Let’s practice English pronunciation rules, while trying to improve your listening skills by analyzing these two sentences.

“I understand how hard it’s got to be. But you have to do some work here!” (2x)

I said these two sentences very informally and naturally, and I transformed the speech as many native English speakers would in quick and casual conversation.

Let’s analyze.

Sentence #1

1) “I understand”

  • Notice how I connected my speech between all of the words in both sentences.
  • When I connected  “I” + “understand” –> [y] sound from “I” [aiy] became attached to “understand”, which then sounded like “yunderstand”.
    • I understand”

“understand how”

  • Here, I connected the speech, so that the “h” became a bit less pronounced. Sometimes in real life, I say the “h” and sometimes I don’t. This is because I don’t want it to slow me down. The goal of English is to be efficient — to say the most you can in the shortest amount of time. Saying an “h” clearly sometimes slows us down, so we often delete it in function words.

“hard it’s”

  • Notice how I connected the consonant [d] in “hard” + the vowel [ɪ] in “it’s” to say “dits”.
    • “har dit’s”
  • Note that “hard” is the more informal way of saying “difficult“. If I were speaking or writing in an academic or work setting, I would have said a more sophisticated term such as “difficult” or “challenging”.
  • Note also that “it’s” is also a bit more informal, and should be avoided in academic writing. You would write “it is”, or better yet, replace “is” with a more sophisticated verb.

“got to”

  • First, I connected the verb “got” + “to” –> “gotto” with no breath between words. Then,
  • I de-stressed that function word “to” and said it as [də].
    • “got__to” –> “gotto” –> “gotta”
  • Note that saying “got to” or “gotta” is an informal way of saying “has to” or “must”.

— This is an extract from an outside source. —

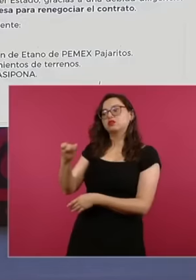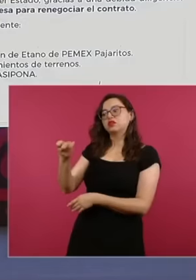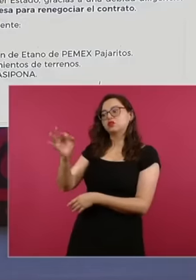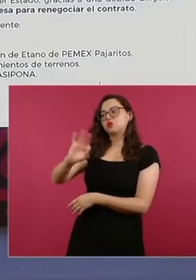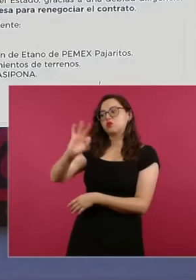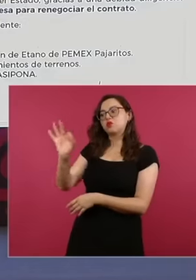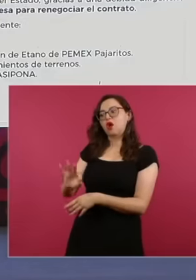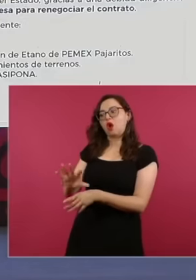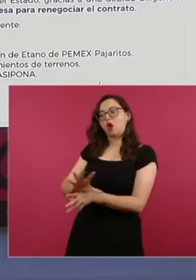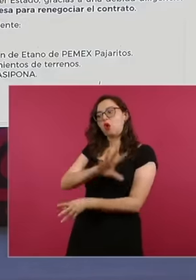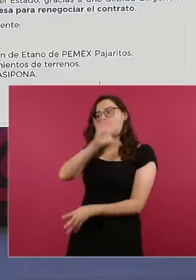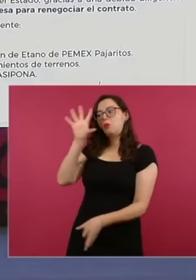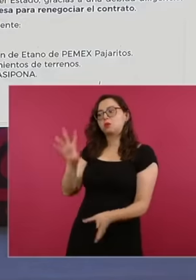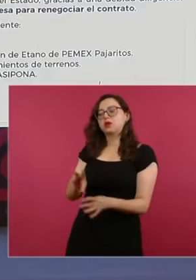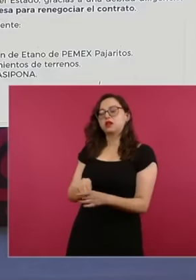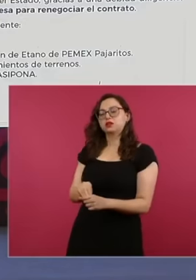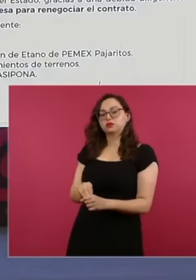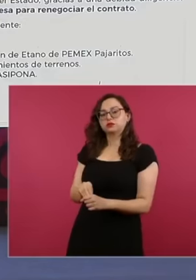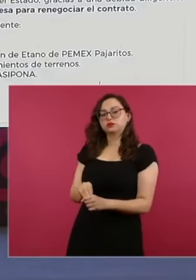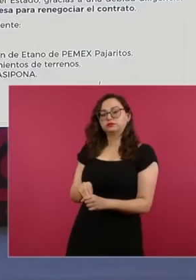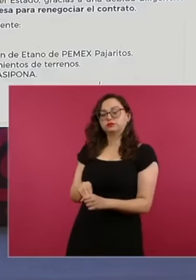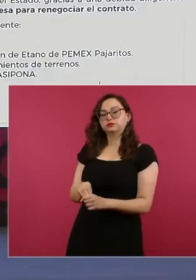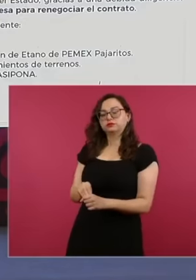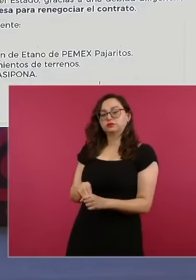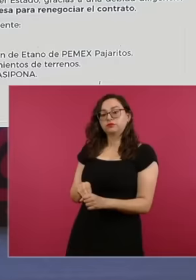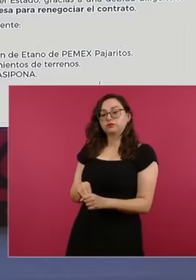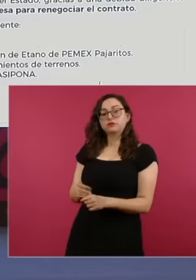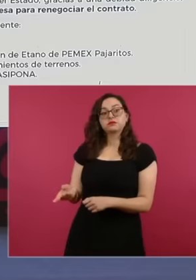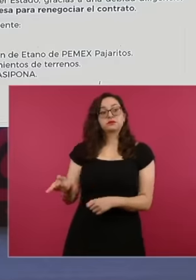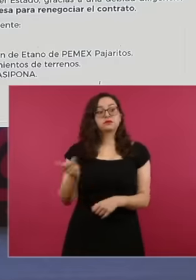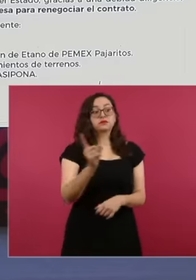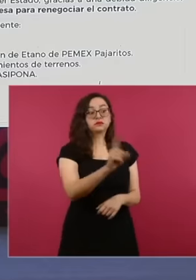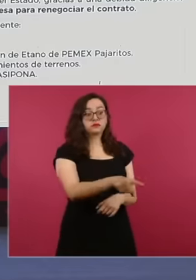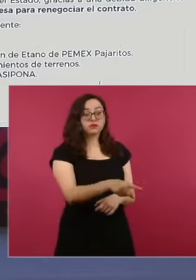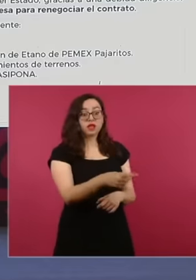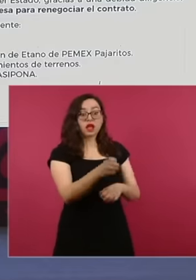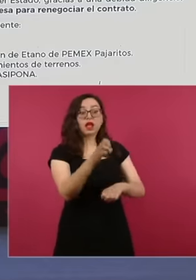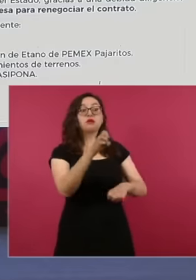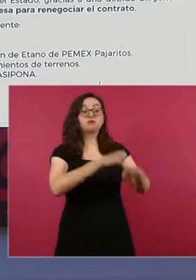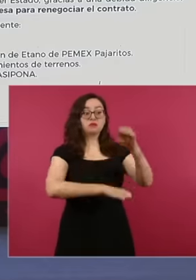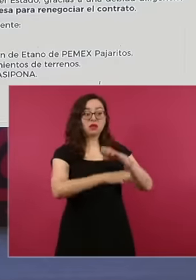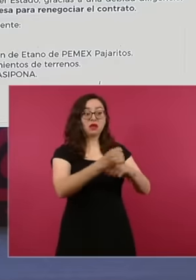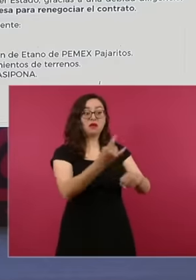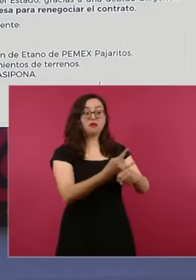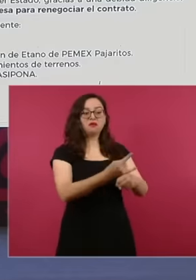market value price of ethane but if Braskin and Desa failed for some reason it would only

  • In English, we do not de-stress the last words in sentences, even if they are function words. So, you can say the “be” here nice and clearly in this case.

I’ll say this sentence again like a native English speaker would in casual conversation. Notice how the pitch of my voice (the musical note) goes slightly up on the more important words in the sentence.

“I understand how hard it’s gotta be.”


Sentence #2: 

“But you have to do some work here!”

“But you”

  • When you connect your speech and the [t] in “but” hits the [y] in “you”, [t] + [y] –> “ch” [tʃ].
  • Then, because “you” is a function word (a pronoun), I de-stressed it and said “you” as “ya”.
  • “But you” –> [bʌtʃə]

“have to”

  • When I combined the verb “have” + “to” –> “haveto”
  • I de-stressed the function word (the preposition) “to” –> [tə]
  • The voicelessness of that [t] (meaning, no vibration in the vocal chords) transformed the [v] in “have” –> its voiceless counterpart, a [f].
    • “have__to” –> “haveto” –> [hÆvtə] –> [hÆftə]


  • To create the “do” sound, be sure to round your lips to include the [w] sound at the end of [duw].

“some work here!”

  • Notice how I connected all of the words, and that I did not take breaths between each word.
  • “Work” was the focus word in this thought group, so because I wanted the listener to focus on that important word, my pitch went up a little.
    • “some work here.”
  • Also, because I connected my speech and am speaking with efficiency, notice that I slightly deleted the [h] sound in here, and said “ere” [iyr].
    • “work_ere.”

Sentence #2 one more time:

“But you have to do some work here!”

Notice how I pause for just a moment between the two sentences, and notice how my pitch (the musical note of my voice) goes up on stressed content words, and goes down at the end of each sentence.

“I understand how hard it’s got to be. But you have to do some work here!”

Remember, you do NOT need to use all of these pronunciation rules when you speak. And there’s no need to try to sound exactly like a native English speaker. Your individual accent gives you special character and carries your heritage in your speaking. Those are beautiful things to hold on to. What’s important is that you speak clearly, so that you can speak confidently, and that you learn pronunciation rules to improve your listening skills.